# Required task
Output the lines of the records, starting at the first line and ending at the line containing "crop: left 7.856%, top", as a JSON list of strings with one string per line, both ends included and blank lines omitted. Leave the pictures out of the answer.

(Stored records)
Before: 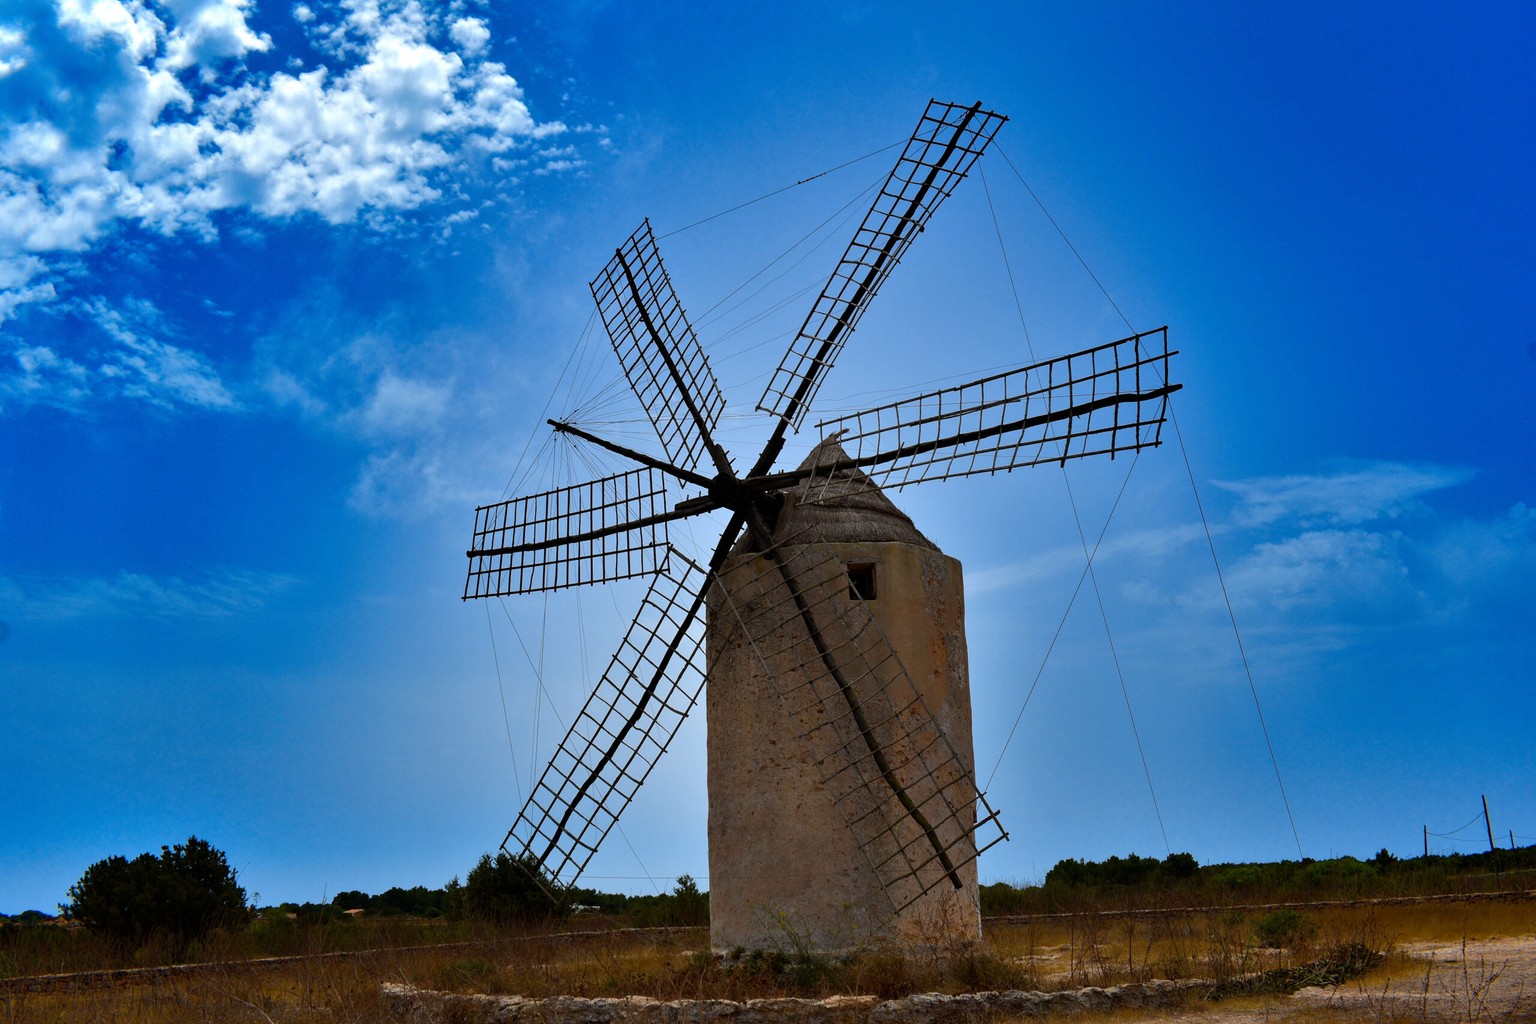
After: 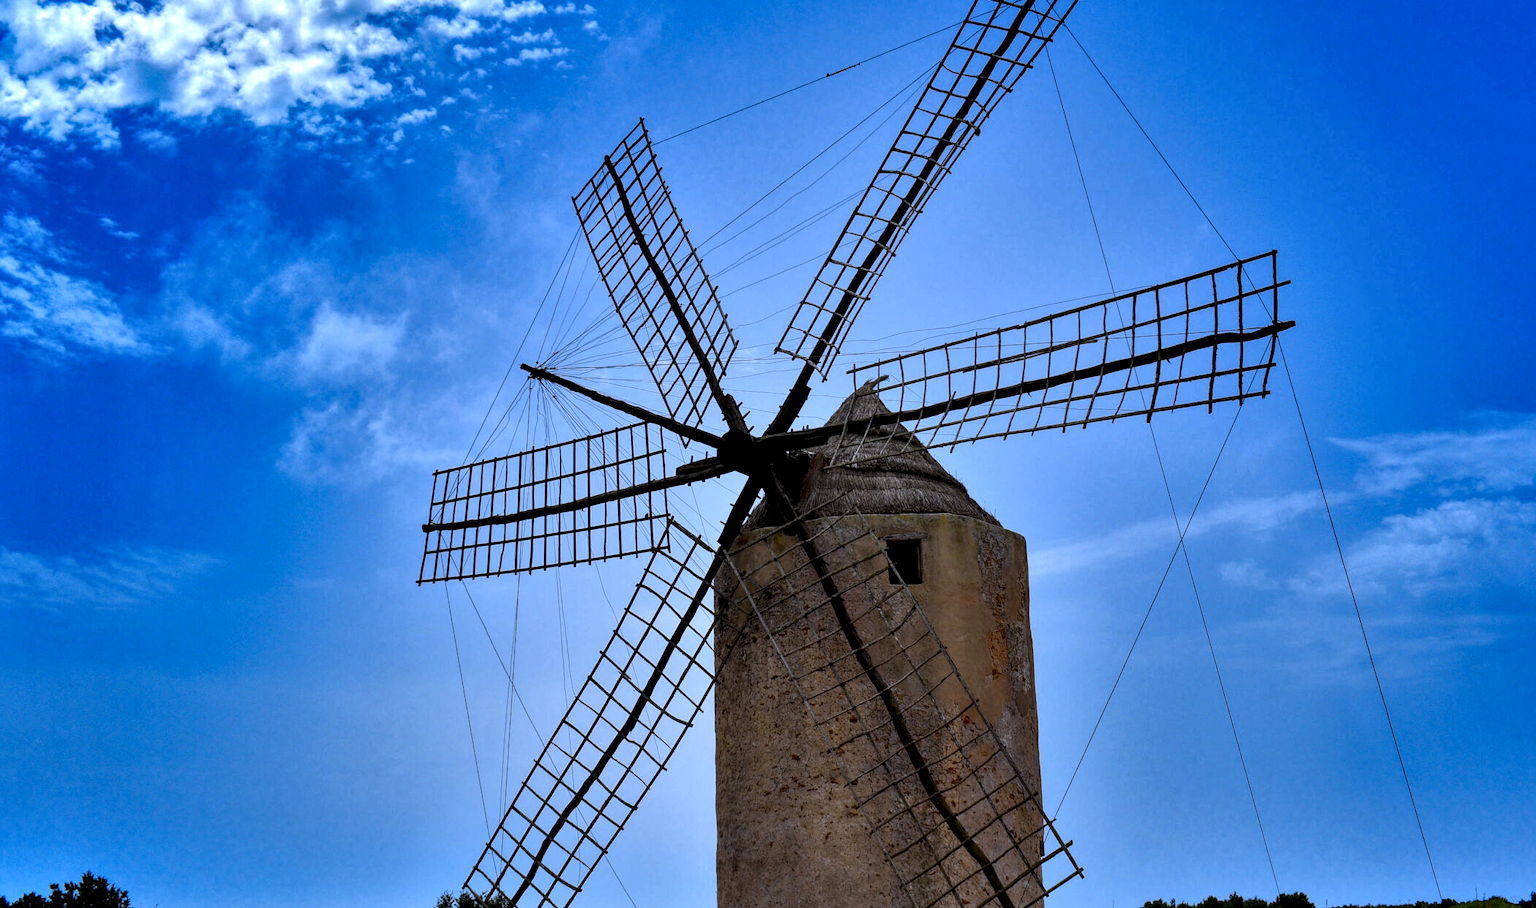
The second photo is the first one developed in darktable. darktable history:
shadows and highlights: low approximation 0.01, soften with gaussian
white balance: red 0.967, blue 1.119, emerald 0.756
crop: left 7.856%, top 11.836%, right 10.12%, bottom 15.387%
local contrast: highlights 100%, shadows 100%, detail 200%, midtone range 0.2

# Task response
[
  "Before: ",
  "After: ",
  "The second photo is the first one developed in darktable. darktable history:",
  "shadows and highlights: low approximation 0.01, soften with gaussian",
  "white balance: red 0.967, blue 1.119, emerald 0.756",
  "crop: left 7.856%, top 11.836%, right 10.12%, bottom 15.387%"
]